Lucrezia drew a deep breath and leaned forward, and was about to embark upon a new line of questioning, when a ridiculous gabble
sounded from the barnyard beyond, and the peal of boyish shrieking. Lucrezia's head pivoted.

“Primavera,” she bellowed. “What is that bother?”

The only sound, at first, was of the nursemaid's uncontrolled laughter.

“Primavera.”

Up from below at last came the old woman's reply, clearly uttered with difficulty, as the laughter beneath it threatened to break through. “The geese have cornered the gooseboy in the pig's trough,” she said. “Oh, it's too good. He is hopping up and down and they are pecking his legs.”

Lucrezia whipped herself from her chair. “Crezia,” said Cesare.

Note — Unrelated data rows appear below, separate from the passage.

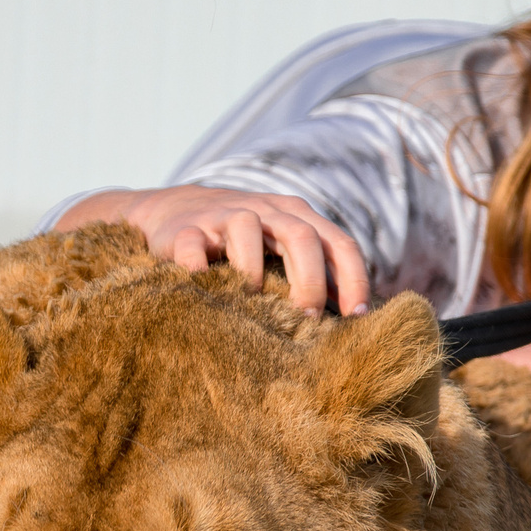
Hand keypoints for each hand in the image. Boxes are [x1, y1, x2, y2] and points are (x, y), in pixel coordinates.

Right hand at [56, 186, 370, 316]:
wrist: (174, 213)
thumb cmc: (243, 245)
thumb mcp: (283, 251)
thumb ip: (317, 273)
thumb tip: (355, 319)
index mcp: (297, 217)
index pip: (339, 243)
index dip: (353, 280)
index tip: (357, 317)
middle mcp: (265, 211)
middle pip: (301, 236)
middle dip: (310, 281)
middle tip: (308, 319)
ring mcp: (223, 216)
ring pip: (245, 229)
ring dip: (254, 272)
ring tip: (253, 301)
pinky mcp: (184, 230)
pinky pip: (192, 247)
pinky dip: (198, 270)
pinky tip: (204, 289)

“I won't have it,” she said, and left the room.

Cesare rolled his eyes heavenward and made a holy gesture. “She is as kind as a saint,” he said to Bianca. “Saint Bathsheba, Saint Salome, anyway.”

“May I go now?” asked Bianca.

“Oh, stay the while,” said Cesare lazily, “the Scourge of the Apennines will take her time to rescue a useless gooseboy, won't she, while her own beloved brother languishes on his rack of torment.”

Bianca said, “The gooseboy tends to get himself in a muddle. Perhaps I should go help your sister? Primavera moves too slowly to be of use, and Fra Ludovico is more scared of the geese than the gooseboy is.”